*Problems to solve*
1/ Answer these from the BST passage, one line each:
(a) Which two data structures does the alternative solution create?
(b) For a range of nodes forming a subtree, which node is the root?
(c) How much time does finding the root take at each step?
2/ From the BST passage, output the part starting with "At each step, binary" and going on through "and right subtrees.".
3/ Write the next part of the BST passage, picking up after its final sentence.

Text passage Block Start

At each step, binary search takes log(n) time, and we reduce the problem by one element (the root). Thus, overall time complexity is nlog(n).

Alternative solution:

We create two data structures, one the inorder traversal of the BST, and the other a mapping for each node to its index in the postorder traversal sequence.

For a given range of nodes that form a subtree, the root is the one that appears last in the postorder traversal. To find the root efficiently, we map each node to its index using the mapping created before, and then find the max.

Having found the root, we do a binary search in the inorder traversal sequence; elements from the lower bound of the given range to the left of the root form its left subtree, and elements from the right of the root to the right bound of the range form its right subtree. We recurse on the left and right subtrees.

Put differently, we use the postorder traversal sequence to find the root, and the inorder traversal sequence to find the left and the right subtrees.

Time complexity: At each step, finding the root takes O(n) time. Binary search takes log(n) time. We also divide the problem into two roughly equal subproblems (worst case for full BST). Thus, T(n) <= 2 . T(n/2) + O(n) + log(n) = T(n/2) + O(n), which gives us O(n log(n)) using the Master theorem.

Text passage Block End
Data Block Start

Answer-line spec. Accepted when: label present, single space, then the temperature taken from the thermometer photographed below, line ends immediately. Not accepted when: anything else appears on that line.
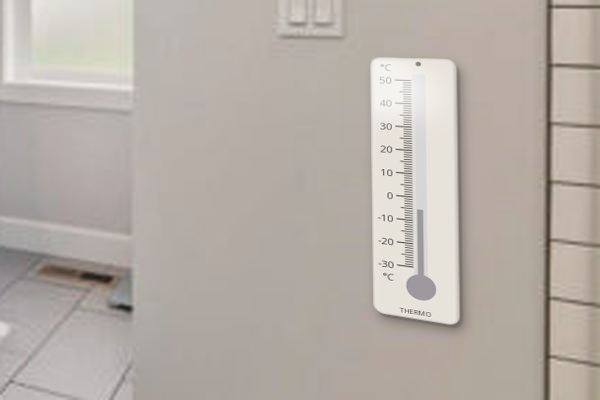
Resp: -5 °C
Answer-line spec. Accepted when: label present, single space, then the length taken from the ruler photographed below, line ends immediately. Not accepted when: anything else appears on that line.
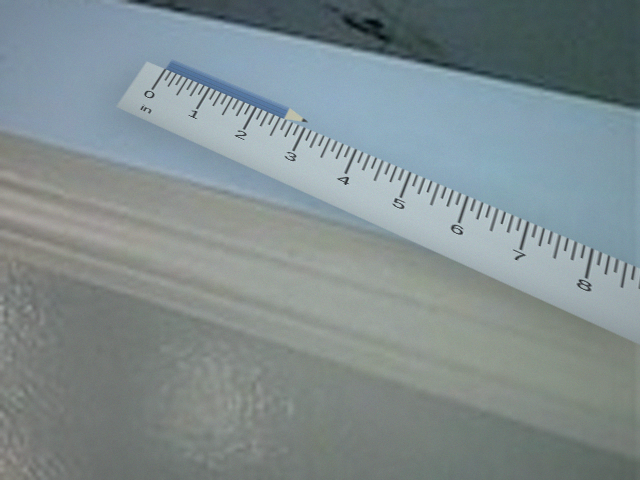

Data Block End

*Outputs in order*
1/
(a) The inorder traversal of the BST, and a mapping of each node to its index in the postorder traversal sequence.
(b) The one that appears last in the postorder traversal.
(c) O(n) time.

2/
At each step, binary search takes log(n) time, and we reduce the problem by one element (the root). Thus, overall time complexity is nlog(n).

Alternative solution:

We create two data structures, one the inorder traversal of the BST, and the other a mapping for each node to its index in the postorder traversal sequence.

For a given range of nodes that form a subtree, the root is the one that appears last in the postorder traversal. To find the root efficiently, we map each node to its index using the mapping created before, and then find the max.

Having found the root, we do a binary search in the inorder traversal sequence; elements from the lower bound of the given range to the left of the root form its left subtree, and elements from the right of the root to the right bound of the range form its right subtree. We recurse on the left and right subtrees.

3/
def from_postorder_2(nodes: Sequence[int]) -> BinaryTree[int]:
    inorder: Sequence[int] = sorted(nodes)
    index_map: Mapping[int, int] = dict([(x, i) for i, x in enumerate(nodes)])

    # The indices refer to the inorder traversal sequence
    def build_subtree(lo: int, hi: int) -> BinaryTree[int]:
        if hi <= lo:
            return None
        elif hi - lo == 1:
            return BinaryTree(inorder[lo])

        root = max(map(lambda i: index_map[inorder[i]], range(lo, hi)))
        root_node = BinaryTree(nodes[root])
        x = bisect.bisect_left(inorder, root_node.val, lo, hi)
        root_node.left = build_subtree(lo, x)
        root_node.right = build_subtree(x + 1, hi)

        return root_node

    return build_subtree(0, len(nodes))